Hadiyyah hung from her mother’s waist and gazed up at her. She spoke to Barbara but looked at her mother. “Oh yes, oh yes, oh yes,” she declared. “We’ve lots of time tomorrow, don’t we, Mummy?”

Angelina replied, “Lots and lots of time, darling.”

Barbara said good night. She gave a mad little salute to them all. She was far too done in to process all this. Tomorrow would be time enough to do so.

She was heading for her bungalow when he called her name. She paused on the path at the side of the house. She didn’t want to have this conversation, but she reckoned there wasn’t much hope of avoiding it.

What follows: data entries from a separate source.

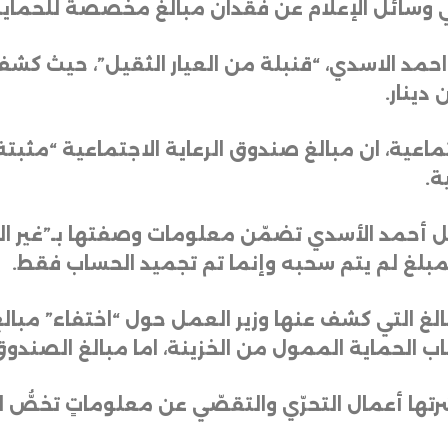
 وسائل الإعلام عن فقدان مبالغ مخصصة للحماية
احمد الاسدي، “قنبلة من العيار الثقيل”، حيث كشف
.
اعية، ان مبالغ صندوق الرعاية الاجتماعية “مثبتة ر
ية
.
لعمل أحمد الأسدي تضمّن معلومات وصفتها بـ”غير
لمبلغ لم يتم سحبه وإنما تم تجميد الحساب فقط
.
غ التي كشف عنها وزير العمل حول “اختفاء” مبالغ
اشرتها أعمال التحرّي والتقصّي عن معلوماتٍ تخصُّ ا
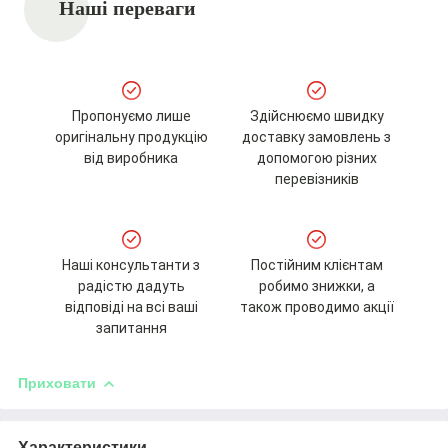
Наші переваги
Пропонуємо лише
Здійснюємо швидку
оригінальну продукцію
доставку замовлень з
від виробника
допомогою різних
перевізників
Наші консультанти з
Постійним клієнтам
радістю дадуть
робимо знижки, а
відповіді на всі ваші
також проводимо акції
запитання
Приховати
Характеристики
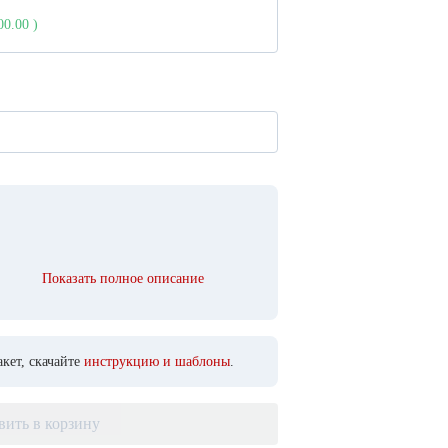
000.00
)
Показать полное описание
кет, скачайте
инструкцию и шаблоны
.
вить в корзину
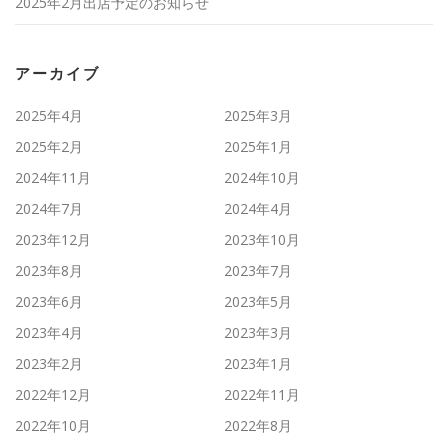
2025年2月出店予定のお知らせ
アーカイブ
2025年4月
2025年3月
2025年2月
2025年1月
2024年11月
2024年10月
2024年7月
2024年4月
2023年12月
2023年10月
2023年8月
2023年7月
2023年6月
2023年5月
2023年4月
2023年3月
2023年2月
2023年1月
2022年12月
2022年11月
2022年10月
2022年8月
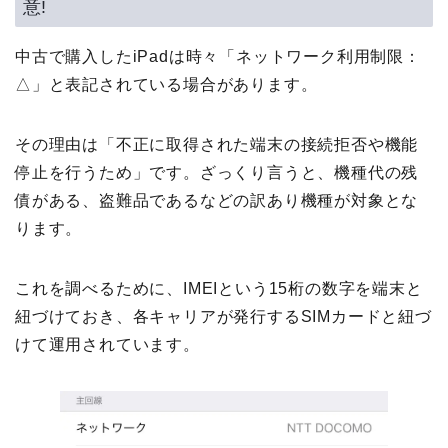
意!
中古で購入したiPadは時々「ネットワーク利用制限：
△」と表記されている場合があります。
その理由は「不正に取得された端末の接続拒否や機能
停止を行うため」です。ざっくり言うと、機種代の残
債がある、盗難品であるなどの訳あり機種が対象とな
ります。
これを調べるために、IMEIという15桁の数字を端末と
紐づけておき、各キャリアが発行するSIMカードと紐づ
けて運用されています。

“This is-” Azhar began, but Barbara stopped him.

“You’ll never get her to sleep tonight,” she said cheerfully. “I expect she’ll be dancing round till dawn.”

“Yes. I expect.” He looked back the way he had come and then at Barbara. “She wanted to tell you earlier, but I thought it best that she wait until…” He hesitated. There was an entire relationship between him and Hadiyyah’s mother that rested in the pause.

“Absolutely,” Barbara said, to rescue him.

“If she did not return, you see, as she said she would do, I didn’t wish Hadiyyah then to have to explain. It seemed to me it would make her disappointment that much worse.”